PATCO’s plan for Woodcrest
By JENNIFER KELLEY
Cherry Hill Sun
7/2/2007
Township officials weary, while PATCO wishes to improve upon the past
Would replacing the acres of asphalt surrounding PATCO’s Woodcrest station with a landscaped office park and a couple of freestanding parking garages be a benefit or burden for the township?
Currently, Cherry Hill officials think the latter, but the Delaware River Port Authority-run organization recently released a study outlining separate conceptual plans for seven of its South Jersey Speedline stations, including Woodcrest, offering a long-term vision that would dramatically change the landscape of the stations if developers opt to buy in.
PATCO’s Transit-Oriented Development Master Plan Study was put together after the organization was contacted by numerous developers and municipalities in recent years looking to do something with the various land parcels that make up the path of stations stretching from Philadelphia to Lindenwold, said PATCO President and CEO John Matheussen.
“I thought, ‘If there’s one thing we could improve upon, it’s doing a better job than we did 40 years ago with our parking lot areas.’ They take up a significant amount of land with blacktop,” he told The Sun.
While the lots brim with cars during the day as commuters take the Speedline to and from Center City, the parking areas are virtually empty on evenings and weekends, Matheussen said.
Prompted by the idea that land is much more of a commodity today than it was 40 years ago when PATCO built its rail system, the organization commissioned the TOD study to planning firm Wallace Roberts & Todd, LLC, in order to evaluate the mixed-use development opportunities at each of its South Jersey stations with park-and-ride facilities.
“We wanted something that worked best for everyone – riders, developers, PATCO and the communities surrounding each station,” Matheussen said, noting his company was looking for ideas that would maximize economic return, advance economic development in host communities, improve inter-modal passenger connections and increase ridership.
Woodcrest’s conceptual site plan calls for two large, multi-tiered parking garages on opposite sides of the Speedline station, adjacent to seven office buildings with direct highway access, according to a copy of the master plan study obtained by The Sun.
Despite the study’s finding that such development would increase ridership – depending on the type of offices built – and bring new jobs and rateables to Cherry Hill, it also noted that replacing the current PATCO parking lot with a garage would be a hefty financial undertaking that most developers would balk at, triggering the need for significant public investments in the endeavor.
PATCO officials stated that the organization’s policy is to maintain the existing number of commuter parking spaces at each station regardless of future development on its sites, and that PATCO is not interested in paying for replacement parking structures – meaning the financial responsibility would fall on private or public investors.
Matheussen noted that the average price for a multi-level garage is $20,000 a parking space.

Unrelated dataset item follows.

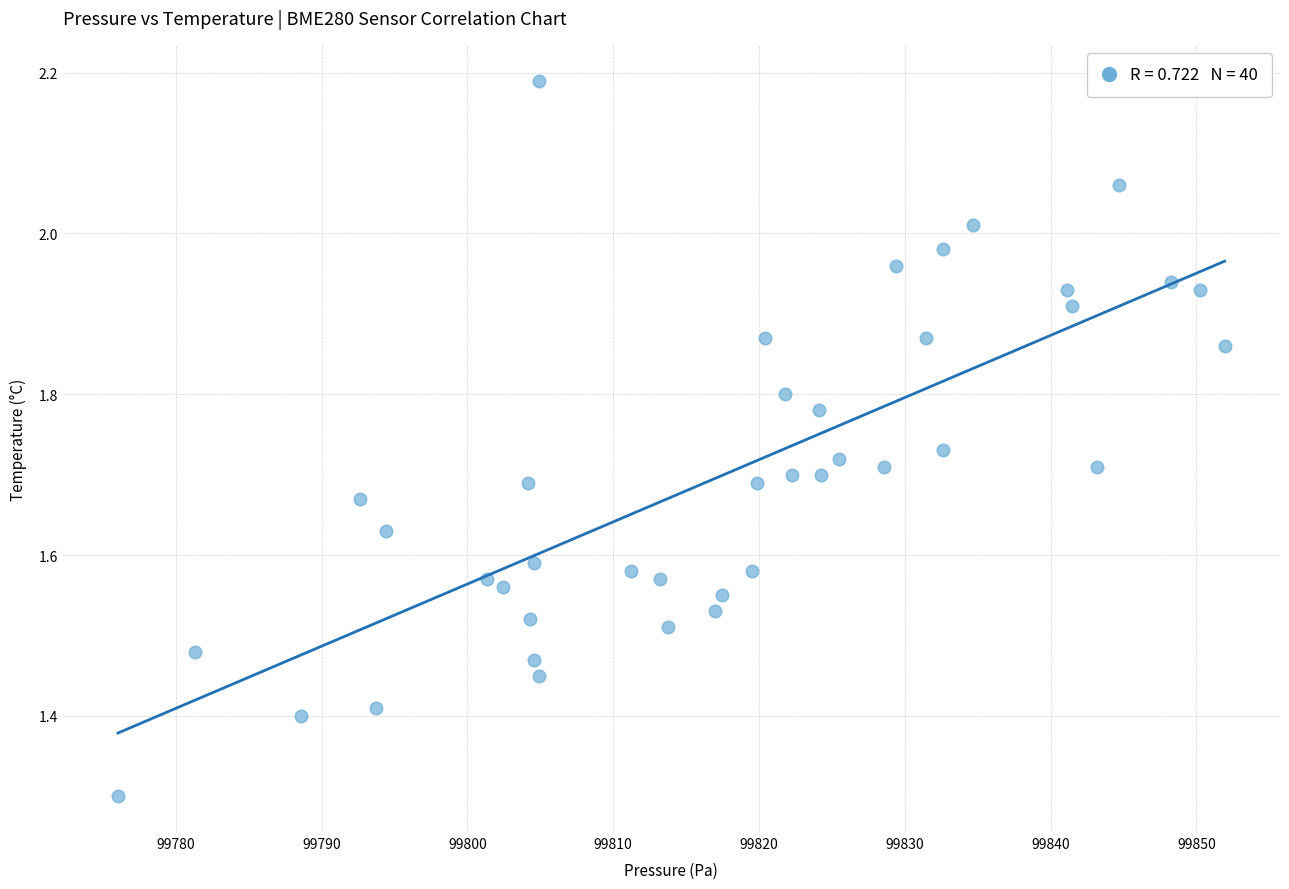

What Y value in the scatter plot is closest to 1?

1.3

The Woodcrest report also found that the proposed development’s traffic impacts would require infrastructure upgrades and improvements on the surrounding roadways.
In the course of conducting the feasibility study, representatives from PATCO’s planning firm met with township officials and residents last year to gauge receptiveness to TOD at Woodcrest Station.
The final report notes that researchers encountered local opposition to developing the site with residences as well as little to no interest in developing it as an office park.
“The township is in favor of Transit Oriented Development projects that create a benefit for our community and balance the need for excellent public transportation options with the need for direct development around it,” said Mayor Bernie Platt. “But currently, we believe that proposals from PATCO, at the Woodcrest train station, require greater study in order to determine if this development will prove beneficial to the township, and to determine financial feasibility due to the time, effort and significant costs that would have to be included in any development.”
Additionally, he said, the township has concerns about traffic issues on Haddonfield-Berlin, Burnt Mill and Woodcrest roads.
“New development in this area presents the opportunity to overburden these main roadways in this section of Cherry Hill,” Platt explained, noting that while he’s an advocate of creating sensible and beneficial TOD, at this point in time, “the encumbrances (at the Woodcrest site) do not warrant the township’s immediate support for a TOD project.”
As owner of the station and land surrounding it, PATCO is within its legal rights to lease land to developers for construction that reflects the study’s proposals, officials said, but Matheussen told The Sun he was aware of the township’s objections to his organization’s conceptual design for Woodcrest and not interested in offering developers the opportunity to build in an area that didn’t want them to.